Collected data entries
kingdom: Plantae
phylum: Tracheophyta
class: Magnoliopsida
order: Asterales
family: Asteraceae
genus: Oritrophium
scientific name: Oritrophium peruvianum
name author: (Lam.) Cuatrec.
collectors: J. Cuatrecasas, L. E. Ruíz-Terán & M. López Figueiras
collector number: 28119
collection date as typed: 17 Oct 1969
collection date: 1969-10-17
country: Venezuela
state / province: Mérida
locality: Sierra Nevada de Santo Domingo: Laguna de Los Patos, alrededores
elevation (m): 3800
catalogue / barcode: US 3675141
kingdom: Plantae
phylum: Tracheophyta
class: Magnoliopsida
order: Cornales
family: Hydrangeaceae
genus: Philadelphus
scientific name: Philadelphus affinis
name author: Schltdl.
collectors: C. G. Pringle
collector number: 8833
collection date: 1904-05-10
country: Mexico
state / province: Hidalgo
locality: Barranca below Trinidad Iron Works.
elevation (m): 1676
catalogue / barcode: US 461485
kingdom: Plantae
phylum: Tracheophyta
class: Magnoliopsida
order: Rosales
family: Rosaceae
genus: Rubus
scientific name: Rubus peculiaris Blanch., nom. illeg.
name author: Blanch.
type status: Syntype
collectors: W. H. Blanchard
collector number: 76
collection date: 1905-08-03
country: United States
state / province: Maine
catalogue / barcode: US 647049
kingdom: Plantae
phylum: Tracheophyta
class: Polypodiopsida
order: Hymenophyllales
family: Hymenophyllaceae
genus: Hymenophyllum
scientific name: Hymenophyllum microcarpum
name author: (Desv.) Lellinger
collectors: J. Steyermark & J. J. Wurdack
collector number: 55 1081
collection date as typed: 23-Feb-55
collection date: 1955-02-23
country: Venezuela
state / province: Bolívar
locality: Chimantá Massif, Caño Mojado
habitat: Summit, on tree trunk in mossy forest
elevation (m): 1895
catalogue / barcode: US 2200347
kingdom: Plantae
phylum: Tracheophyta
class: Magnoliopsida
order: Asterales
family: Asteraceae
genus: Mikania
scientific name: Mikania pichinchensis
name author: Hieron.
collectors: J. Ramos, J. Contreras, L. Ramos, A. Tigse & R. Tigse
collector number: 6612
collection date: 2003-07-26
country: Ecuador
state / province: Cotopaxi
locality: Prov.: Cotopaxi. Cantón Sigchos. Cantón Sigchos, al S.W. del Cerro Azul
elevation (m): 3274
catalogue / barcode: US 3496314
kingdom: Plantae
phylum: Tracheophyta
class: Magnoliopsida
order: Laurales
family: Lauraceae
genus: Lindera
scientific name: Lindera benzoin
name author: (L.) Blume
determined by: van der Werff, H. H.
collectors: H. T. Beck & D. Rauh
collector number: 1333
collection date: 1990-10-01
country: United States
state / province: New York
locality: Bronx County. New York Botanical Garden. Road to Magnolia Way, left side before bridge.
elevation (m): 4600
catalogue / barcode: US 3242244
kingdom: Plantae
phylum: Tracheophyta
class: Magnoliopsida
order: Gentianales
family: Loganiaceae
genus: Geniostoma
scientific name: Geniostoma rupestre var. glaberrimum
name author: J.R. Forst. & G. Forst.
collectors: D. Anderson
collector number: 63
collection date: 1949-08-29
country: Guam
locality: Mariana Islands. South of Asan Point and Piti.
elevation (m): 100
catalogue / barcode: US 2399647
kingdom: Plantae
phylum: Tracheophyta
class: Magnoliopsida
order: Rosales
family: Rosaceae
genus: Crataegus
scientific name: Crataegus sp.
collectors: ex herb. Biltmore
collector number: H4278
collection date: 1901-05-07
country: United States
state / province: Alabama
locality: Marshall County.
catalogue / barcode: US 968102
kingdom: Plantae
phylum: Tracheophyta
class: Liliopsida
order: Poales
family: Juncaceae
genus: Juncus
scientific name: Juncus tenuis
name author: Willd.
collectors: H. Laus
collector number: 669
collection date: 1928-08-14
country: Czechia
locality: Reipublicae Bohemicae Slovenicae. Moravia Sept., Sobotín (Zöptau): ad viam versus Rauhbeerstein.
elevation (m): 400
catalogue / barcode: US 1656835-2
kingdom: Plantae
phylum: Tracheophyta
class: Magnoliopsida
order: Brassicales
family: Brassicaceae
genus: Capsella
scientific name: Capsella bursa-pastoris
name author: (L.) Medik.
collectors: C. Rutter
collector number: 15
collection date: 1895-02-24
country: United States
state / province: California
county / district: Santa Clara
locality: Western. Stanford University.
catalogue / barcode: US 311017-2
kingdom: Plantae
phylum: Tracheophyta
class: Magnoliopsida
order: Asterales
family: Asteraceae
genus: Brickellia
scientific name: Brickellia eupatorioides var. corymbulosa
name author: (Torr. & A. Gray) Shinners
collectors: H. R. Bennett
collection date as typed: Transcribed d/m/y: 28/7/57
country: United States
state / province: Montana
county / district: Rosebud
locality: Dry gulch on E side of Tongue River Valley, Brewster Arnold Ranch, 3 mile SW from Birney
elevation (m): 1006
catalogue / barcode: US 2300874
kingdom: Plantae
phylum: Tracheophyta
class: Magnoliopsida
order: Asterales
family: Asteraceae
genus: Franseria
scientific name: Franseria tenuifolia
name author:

** Task description **
Quote every line of the records above, word for word and in the same order.

** Output for this task **
kingdom: Plantae
phylum: Tracheophyta
class: Magnoliopsida
order: Asterales
family: Asteraceae
genus: Oritrophium
scientific name: Oritrophium peruvianum
name author: (Lam.) Cuatrec.
collectors: J. Cuatrecasas, L. E. Ruíz-Terán & M. López Figueiras
collector number: 28119
collection date as typed: 17 Oct 1969
collection date: 1969-10-17
country: Venezuela
state / province: Mérida
locality: Sierra Nevada de Santo Domingo: Laguna de Los Patos, alrededores
elevation (m): 3800
catalogue / barcode: US 3675141
kingdom: Plantae
phylum: Tracheophyta
class: Magnoliopsida
order: Cornales
family: Hydrangeaceae
genus: Philadelphus
scientific name: Philadelphus affinis
name author: Schltdl.
collectors: C. G. Pringle
collector number: 8833
collection date: 1904-05-10
country: Mexico
state / province: Hidalgo
locality: Barranca below Trinidad Iron Works.
elevation (m): 1676
catalogue / barcode: US 461485
kingdom: Plantae
phylum: Tracheophyta
class: Magnoliopsida
order: Rosales
family: Rosaceae
genus: Rubus
scientific name: Rubus peculiaris Blanch., nom. illeg.
name author: Blanch.
type status: Syntype
collectors: W. H. Blanchard
collector number: 76
collection date: 1905-08-03
country: United States
state / province: Maine
catalogue / barcode: US 647049
kingdom: Plantae
phylum: Tracheophyta
class: Polypodiopsida
order: Hymenophyllales
family: Hymenophyllaceae
genus: Hymenophyllum
scientific name: Hymenophyllum microcarpum
name author: (Desv.) Lellinger
collectors: J. Steyermark & J. J. Wurdack
collector number: 55 1081
collection date as typed: 23-Feb-55
collection date: 1955-02-23
country: Venezuela
state / province: Bolívar
locality: Chimantá Massif, Caño Mojado
habitat: Summit, on tree trunk in mossy forest
elevation (m): 1895
catalogue / barcode: US 2200347
kingdom: Plantae
phylum: Tracheophyta
class: Magnoliopsida
order: Asterales
family: Asteraceae
genus: Mikania
scientific name: Mikania pichinchensis
name author: Hieron.
collectors: J. Ramos, J. Contreras, L. Ramos, A. Tigse & R. Tigse
collector number: 6612
collection date: 2003-07-26
country: Ecuador
state / province: Cotopaxi
locality: Prov.: Cotopaxi. Cantón Sigchos. Cantón Sigchos, al S.W. del Cerro Azul
elevation (m): 3274
catalogue / barcode: US 3496314
kingdom: Plantae
phylum: Tracheophyta
class: Magnoliopsida
order: Laurales
family: Lauraceae
genus: Lindera
scientific name: Lindera benzoin
name author: (L.) Blume
determined by: van der Werff, H. H.
collectors: H. T. Beck & D. Rauh
collector number: 1333
collection date: 1990-10-01
country: United States
state / province: New York
locality: Bronx County. New York Botanical Garden. Road to Magnolia Way, left side before bridge.
elevation (m): 4600
catalogue / barcode: US 3242244
kingdom: Plantae
phylum: Tracheophyta
class: Magnoliopsida
order: Gentianales
family: Loganiaceae
genus: Geniostoma
scientific name: Geniostoma rupestre var. glaberrimum
name author: J.R. Forst. & G. Forst.
collectors: D. Anderson
collector number: 63
collection date: 1949-08-29
country: Guam
locality: Mariana Islands. South of Asan Point and Piti.
elevation (m): 100
catalogue / barcode: US 2399647
kingdom: Plantae
phylum: Tracheophyta
class: Magnoliopsida
order: Rosales
family: Rosaceae
genus: Crataegus
scientific name: Crataegus sp.
collectors: ex herb. Biltmore
collector number: H4278
collection date: 1901-05-07
country: United States
state / province: Alabama
locality: Marshall County.
catalogue / barcode: US 968102
kingdom: Plantae
phylum: Tracheophyta
class: Liliopsida
order: Poales
family: Juncaceae
genus: Juncus
scientific name: Juncus tenuis
name author: Willd.
collectors: H. Laus
collector number: 669
collection date: 1928-08-14
country: Czechia
locality: Reipublicae Bohemicae Slovenicae. Moravia Sept., Sobotín (Zöptau): ad viam versus Rauhbeerstein.
elevation (m): 400
catalogue / barcode: US 1656835-2
kingdom: Plantae
phylum: Tracheophyta
class: Magnoliopsida
order: Brassicales
family: Brassicaceae
genus: Capsella
scientific name: Capsella bursa-pastoris
name author: (L.) Medik.
collectors: C. Rutter
collector number: 15
collection date: 1895-02-24
country: United States
state / province: California
county / district: Santa Clara
locality: Western. Stanford University.
catalogue / barcode: US 311017-2
kingdom: Plantae
phylum: Tracheophyta
class: Magnoliopsida
order: Asterales
family: Asteraceae
genus: Brickellia
scientific name: Brickellia eupatorioides var. corymbulosa
name author: (Torr. & A. Gray) Shinners
collectors: H. R. Bennett
collection date as typed: Transcribed d/m/y: 28/7/57
country: United States
state / province: Montana
county / district: Rosebud
locality: Dry gulch on E side of Tongue River Valley, Brewster Arnold Ranch, 3 mile SW from Birney
elevation (m): 1006
catalogue / barcode: US 2300874
kingdom: Plantae
phylum: Tracheophyta
class: Magnoliopsida
order: Asterales
family: Asteraceae
genus: Franseria
scientific name: Franseria tenuifolia
name author:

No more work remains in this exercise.